PROBLEM STATEMENT: Each line of the records below needs repeating exactly. Skip the pictures.

Optical and exposure parameters
——————
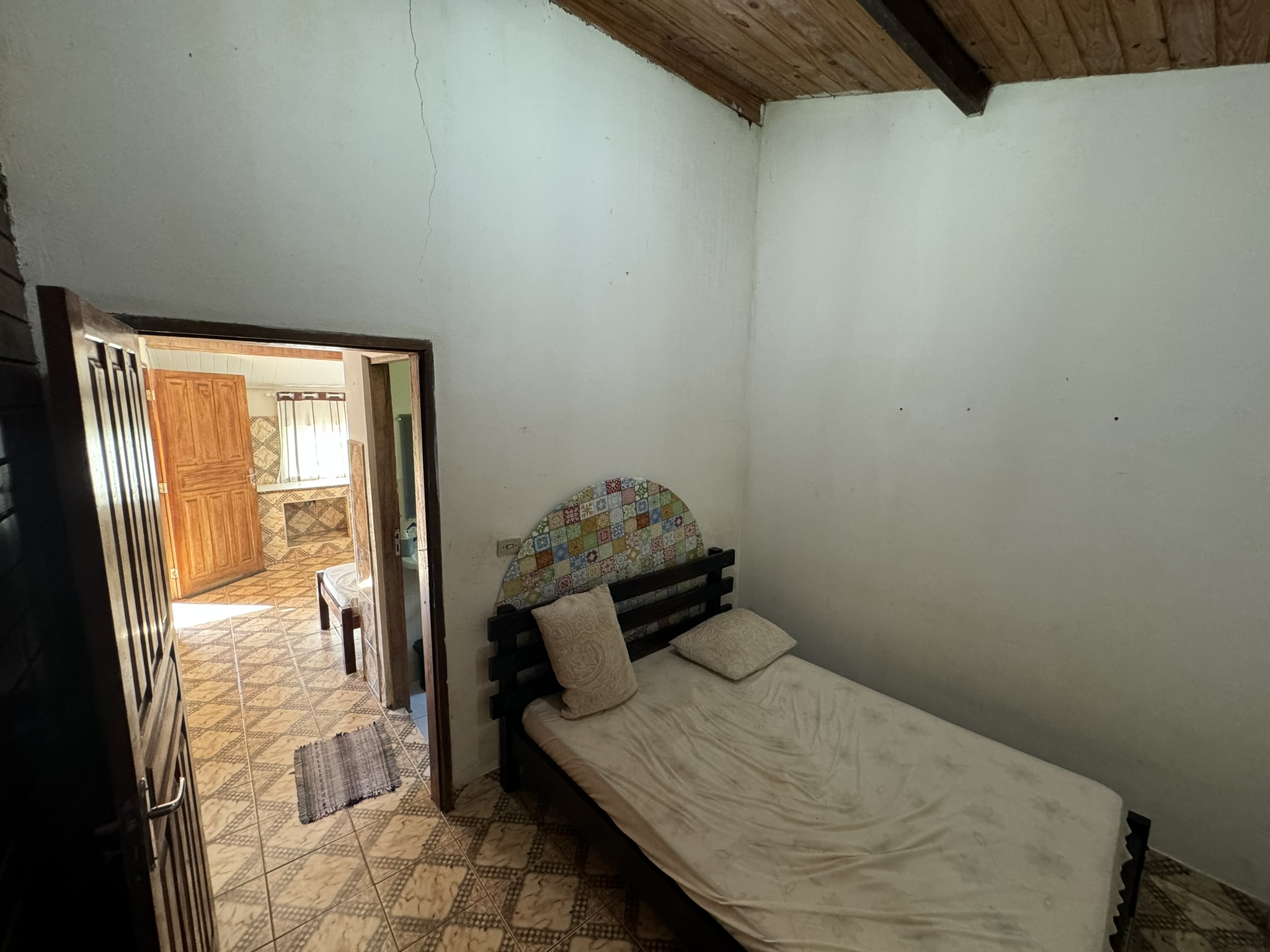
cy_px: 476
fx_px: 514
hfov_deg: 102.1
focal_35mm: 14
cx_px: 635
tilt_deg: -9.2
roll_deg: -0.9
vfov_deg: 85.7
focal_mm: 2.22
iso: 400
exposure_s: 1/60
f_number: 2.2
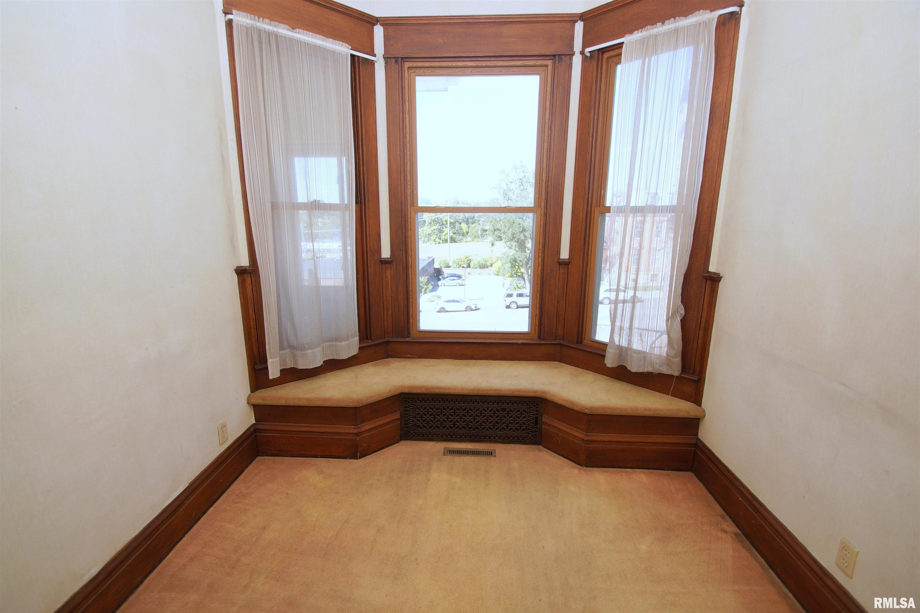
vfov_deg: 77.3
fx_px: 383
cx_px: 460
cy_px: 306
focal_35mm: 15
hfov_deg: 100.4
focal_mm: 10
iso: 100
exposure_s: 1/80
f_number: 4.5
——————
SOLUTION TO THIS TASK:
cy_px: 476
fx_px: 514
hfov_deg: 102.1
focal_35mm: 14
cx_px: 635
tilt_deg: -9.2
roll_deg: -0.9
vfov_deg: 85.7
focal_mm: 2.22
iso: 400
exposure_s: 1/60
f_number: 2.2
vfov_deg: 77.3
fx_px: 383
cx_px: 460
cy_px: 306
focal_35mm: 15
hfov_deg: 100.4
focal_mm: 10
iso: 100
exposure_s: 1/80
f_number: 4.5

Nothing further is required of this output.